The terms might not be perfect but sometimes you have to be able to say no. 

Not because it's not possible or because it might not help a small subset of 
users but because it would alter how the product would "look" and "feel" out of 
the box.

Meaning you have a resemblance of a goal for what you are trying to accomplish 
and reject contributions because they change your course.

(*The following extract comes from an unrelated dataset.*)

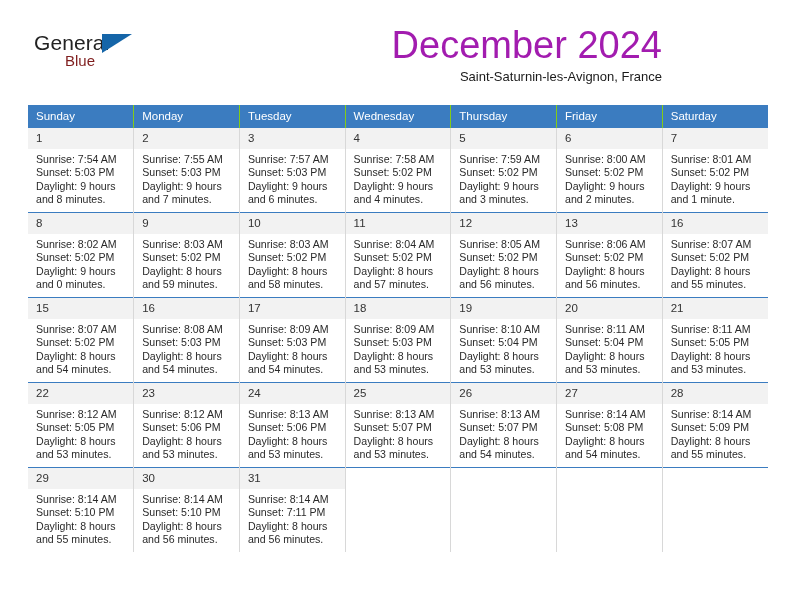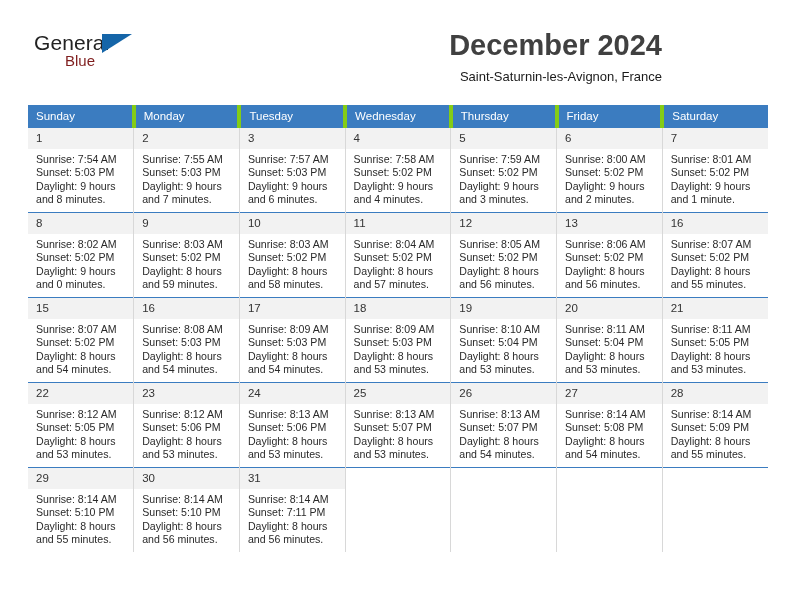"December 2024" .month-title { color: #404040 -> #a21caf; font-size: 29px -> 38px; font-weight: bold -> normal }
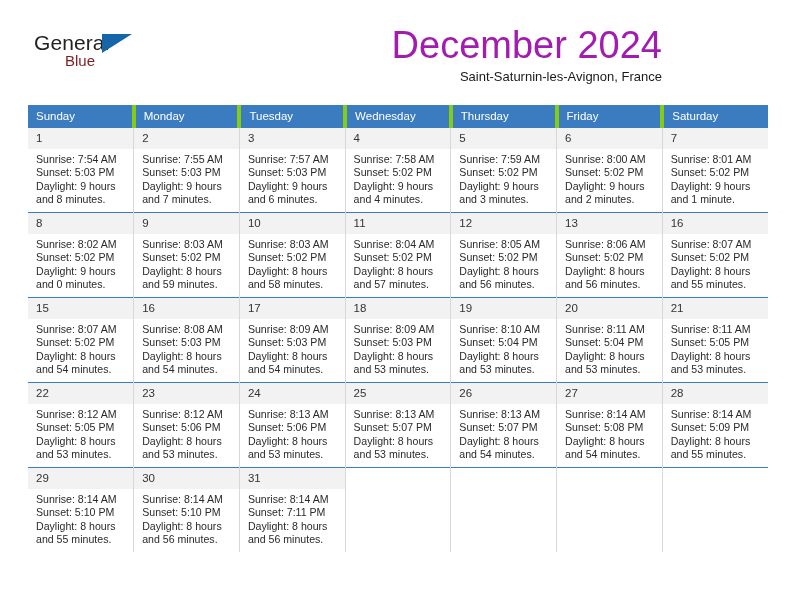"Sunday" .calendar th { border-right: 4px solid #84cc16 -> 1px solid #84cc16 }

This is getting a bit abstract though, let's wait for the patches to keep 
rushing in before thinking about how to stop the fire hose.

--emi

Pe 20 iun. 2017, la 13:30, Bertrand Delacretaz <[email protected]> a scris:

>> On Tue, Jun 20, 2017 at 12:21 PM, Emilian Bold <[email protected]> 
>> wrote:
>> ...It's also unclear to me how "product management" and "user experience 
>> design" would work under Apache....
> 
> The (P)PMC drives the project and can setup those things however it
> wants (although hearing of "product management" here gives me the
> corporate shivers ;-)
> 
> UI and UX are in my experience very hard to get right in open source
> projects as it's quite easy to get into bikeshedding about minor
> things.
> 
> I don't know how NetBeans does that but I suppose supporting themes
> that are independent from the code helps - people can then contribute
> their own themes inside or outside of Apache NetBeans. There might
> even be a business in creating commercial themes, as getting those
> right requires a lot of effort and focus that can be hard to find in a
> participative project - and Apache loves to enable businesses
> (although they don't have a voice inside our projects).